**THE PROBLEM**
Reproduce every line of the entries below character for character, keeping each line break where it falls.
-------- DATA FOR THIS EXERCISE --------
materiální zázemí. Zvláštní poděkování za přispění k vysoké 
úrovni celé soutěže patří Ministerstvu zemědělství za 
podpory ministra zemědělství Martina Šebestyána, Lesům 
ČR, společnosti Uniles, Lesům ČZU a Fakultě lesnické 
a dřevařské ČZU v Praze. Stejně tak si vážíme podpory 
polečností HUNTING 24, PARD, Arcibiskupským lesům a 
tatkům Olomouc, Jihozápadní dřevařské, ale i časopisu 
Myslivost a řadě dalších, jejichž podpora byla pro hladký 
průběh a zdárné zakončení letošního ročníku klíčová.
--------
**SOLUTION TO THE PROBLEM**
materiální zázemí. Zvláštní poděkování za přispění k vysoké 
úrovni celé soutěže patří Ministerstvu zemědělství za 
podpory ministra zemědělství Martina Šebestyána, Lesům 
ČR, společnosti Uniles, Lesům ČZU a Fakultě lesnické 
a dřevařské ČZU v Praze. Stejně tak si vážíme podpory 
polečností HUNTING 24, PARD, Arcibiskupským lesům a 
tatkům Olomouc, Jihozápadní dřevařské, ale i časopisu 
Myslivost a řadě dalších, jejichž podpora byla pro hladký 
průběh a zdárné zakončení letošního ročníku klíčová.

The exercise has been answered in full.